EXERCISE BRIEF
From the entries that follow, pick out all lines holding "deployment".

++++

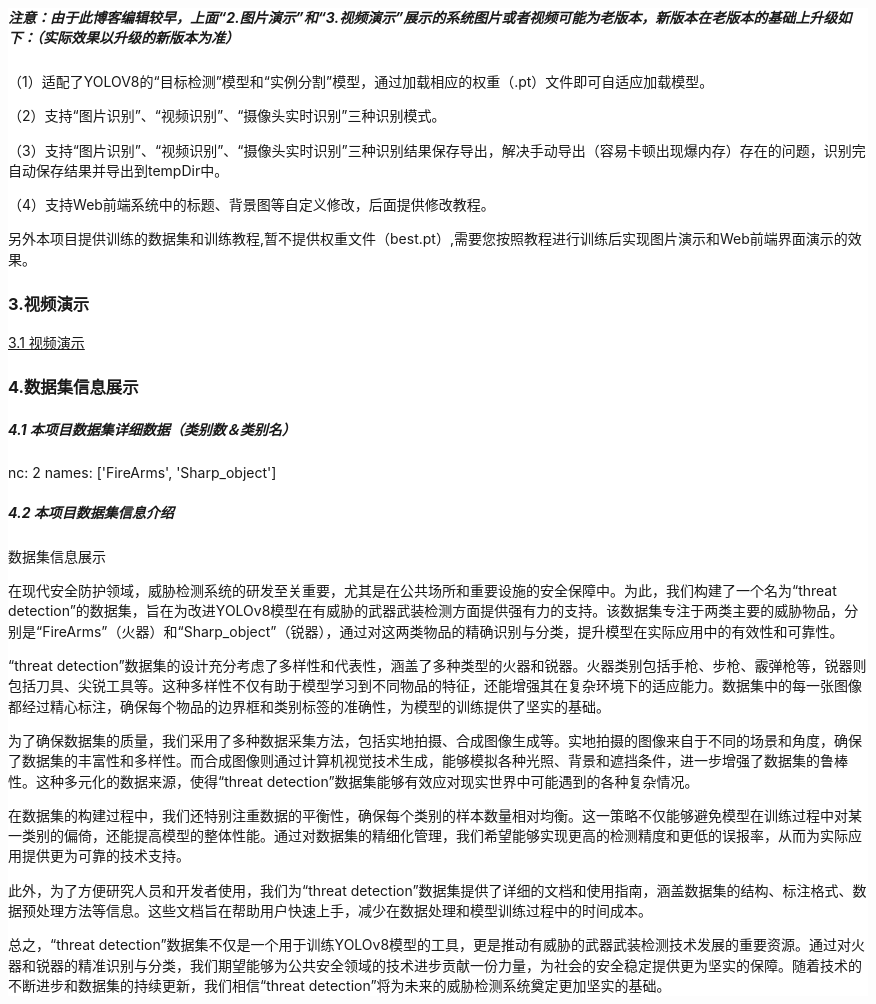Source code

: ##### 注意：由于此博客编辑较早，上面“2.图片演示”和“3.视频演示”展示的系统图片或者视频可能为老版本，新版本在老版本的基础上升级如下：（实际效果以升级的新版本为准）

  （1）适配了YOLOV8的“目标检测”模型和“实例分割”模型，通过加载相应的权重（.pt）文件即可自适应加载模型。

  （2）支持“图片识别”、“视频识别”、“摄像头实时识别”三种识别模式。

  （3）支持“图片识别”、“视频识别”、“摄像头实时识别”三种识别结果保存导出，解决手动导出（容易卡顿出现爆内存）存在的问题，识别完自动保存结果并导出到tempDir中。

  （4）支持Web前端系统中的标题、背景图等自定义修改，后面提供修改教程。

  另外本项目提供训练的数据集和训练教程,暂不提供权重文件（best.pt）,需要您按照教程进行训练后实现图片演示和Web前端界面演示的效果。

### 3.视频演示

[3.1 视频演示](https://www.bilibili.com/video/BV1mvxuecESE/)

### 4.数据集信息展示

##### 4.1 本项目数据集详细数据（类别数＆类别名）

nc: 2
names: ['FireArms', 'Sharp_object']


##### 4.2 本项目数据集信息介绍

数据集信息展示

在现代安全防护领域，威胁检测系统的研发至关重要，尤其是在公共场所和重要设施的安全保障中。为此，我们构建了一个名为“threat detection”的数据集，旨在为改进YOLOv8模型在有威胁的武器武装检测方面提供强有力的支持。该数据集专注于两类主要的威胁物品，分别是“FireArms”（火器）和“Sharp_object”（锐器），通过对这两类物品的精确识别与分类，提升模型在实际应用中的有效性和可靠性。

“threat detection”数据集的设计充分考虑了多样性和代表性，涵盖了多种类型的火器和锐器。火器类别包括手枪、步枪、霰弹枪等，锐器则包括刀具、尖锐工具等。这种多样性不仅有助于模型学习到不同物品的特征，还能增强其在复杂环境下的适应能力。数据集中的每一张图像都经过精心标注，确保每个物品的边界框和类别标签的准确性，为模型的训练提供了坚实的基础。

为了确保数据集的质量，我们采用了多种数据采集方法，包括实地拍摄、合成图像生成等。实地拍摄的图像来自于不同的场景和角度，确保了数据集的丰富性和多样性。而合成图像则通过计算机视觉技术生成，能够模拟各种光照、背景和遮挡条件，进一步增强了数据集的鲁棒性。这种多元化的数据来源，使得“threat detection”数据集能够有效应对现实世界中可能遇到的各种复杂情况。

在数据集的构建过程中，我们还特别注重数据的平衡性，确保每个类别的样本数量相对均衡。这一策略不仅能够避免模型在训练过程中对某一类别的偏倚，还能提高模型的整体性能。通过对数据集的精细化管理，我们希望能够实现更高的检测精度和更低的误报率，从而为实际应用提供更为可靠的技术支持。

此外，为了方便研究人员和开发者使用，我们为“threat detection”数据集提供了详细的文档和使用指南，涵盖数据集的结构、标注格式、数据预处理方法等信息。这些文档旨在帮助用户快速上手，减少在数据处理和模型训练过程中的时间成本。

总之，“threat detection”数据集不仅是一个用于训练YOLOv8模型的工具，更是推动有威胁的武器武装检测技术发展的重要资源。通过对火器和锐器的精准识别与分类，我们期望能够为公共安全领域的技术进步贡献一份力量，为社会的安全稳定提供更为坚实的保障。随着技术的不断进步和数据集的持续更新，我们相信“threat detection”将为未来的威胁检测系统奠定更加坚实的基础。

++++

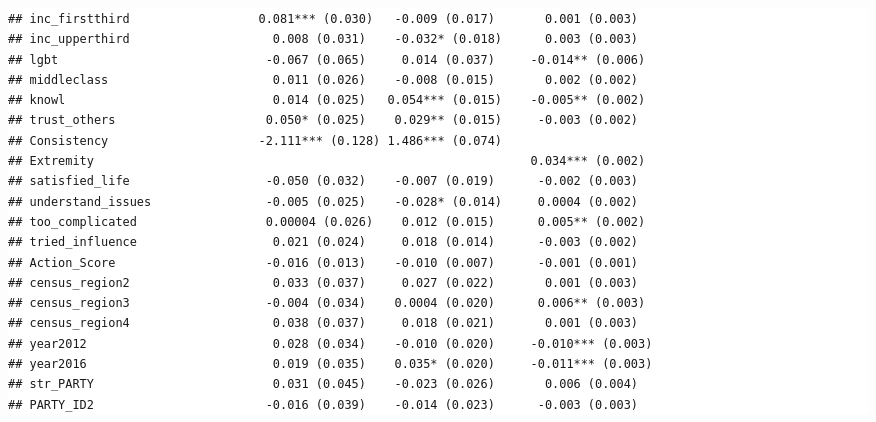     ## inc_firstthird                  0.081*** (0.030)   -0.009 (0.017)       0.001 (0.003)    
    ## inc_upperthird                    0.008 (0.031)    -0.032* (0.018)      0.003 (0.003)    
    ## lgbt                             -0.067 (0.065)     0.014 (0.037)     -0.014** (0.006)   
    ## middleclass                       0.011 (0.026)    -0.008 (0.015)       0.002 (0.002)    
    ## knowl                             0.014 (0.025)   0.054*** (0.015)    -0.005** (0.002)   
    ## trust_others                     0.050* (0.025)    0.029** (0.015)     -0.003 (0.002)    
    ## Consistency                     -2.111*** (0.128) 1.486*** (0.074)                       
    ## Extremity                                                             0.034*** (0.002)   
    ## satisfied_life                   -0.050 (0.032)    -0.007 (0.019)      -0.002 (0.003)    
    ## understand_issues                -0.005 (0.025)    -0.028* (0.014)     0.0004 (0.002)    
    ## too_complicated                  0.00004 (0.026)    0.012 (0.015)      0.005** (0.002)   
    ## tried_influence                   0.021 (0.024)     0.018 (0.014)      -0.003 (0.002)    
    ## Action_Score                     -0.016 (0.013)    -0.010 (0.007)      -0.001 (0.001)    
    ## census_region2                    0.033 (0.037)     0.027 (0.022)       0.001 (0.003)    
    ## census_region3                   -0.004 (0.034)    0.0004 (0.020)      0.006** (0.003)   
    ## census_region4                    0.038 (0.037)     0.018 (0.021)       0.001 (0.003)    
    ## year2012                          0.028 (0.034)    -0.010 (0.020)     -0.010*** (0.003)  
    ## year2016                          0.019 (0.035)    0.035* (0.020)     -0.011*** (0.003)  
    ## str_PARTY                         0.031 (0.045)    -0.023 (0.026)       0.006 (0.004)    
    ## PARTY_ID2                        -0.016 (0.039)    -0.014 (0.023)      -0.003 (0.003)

++++

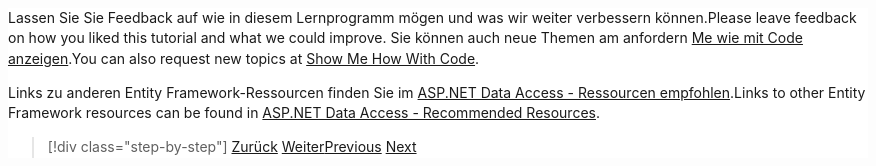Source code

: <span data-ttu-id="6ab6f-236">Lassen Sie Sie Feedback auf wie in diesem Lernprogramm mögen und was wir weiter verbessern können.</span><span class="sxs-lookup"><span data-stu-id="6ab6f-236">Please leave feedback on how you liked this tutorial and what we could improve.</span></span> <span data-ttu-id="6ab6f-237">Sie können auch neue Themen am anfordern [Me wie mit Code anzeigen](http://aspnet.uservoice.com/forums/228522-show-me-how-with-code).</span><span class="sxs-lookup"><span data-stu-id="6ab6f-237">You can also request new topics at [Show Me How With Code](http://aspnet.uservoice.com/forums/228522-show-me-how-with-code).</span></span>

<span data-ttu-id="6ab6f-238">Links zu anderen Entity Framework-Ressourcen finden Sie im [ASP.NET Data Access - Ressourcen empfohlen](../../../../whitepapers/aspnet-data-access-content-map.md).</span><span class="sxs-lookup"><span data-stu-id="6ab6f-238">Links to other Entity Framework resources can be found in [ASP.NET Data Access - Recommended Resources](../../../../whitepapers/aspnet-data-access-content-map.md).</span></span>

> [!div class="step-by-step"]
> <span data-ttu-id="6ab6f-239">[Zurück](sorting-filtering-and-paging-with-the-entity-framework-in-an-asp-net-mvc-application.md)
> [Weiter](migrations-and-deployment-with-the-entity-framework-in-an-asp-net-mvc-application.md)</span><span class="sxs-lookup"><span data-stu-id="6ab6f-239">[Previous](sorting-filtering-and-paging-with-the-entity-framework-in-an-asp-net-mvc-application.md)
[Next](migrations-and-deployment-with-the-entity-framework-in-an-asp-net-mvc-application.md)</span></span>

++++

REPLY
> [Weiter](migrations-and-deployment-with-the-entity-framework-in-an-asp-net-mvc-application.md)</span><span class="sxs-lookup"><span data-stu-id="6ab6f-239">[Previous](sorting-filtering-and-paging-with-the-entity-framework-in-an-asp-net-mvc-application.md)
[Next](migrations-and-deployment-with-the-entity-framework-in-an-asp-net-mvc-application.md)</span></span>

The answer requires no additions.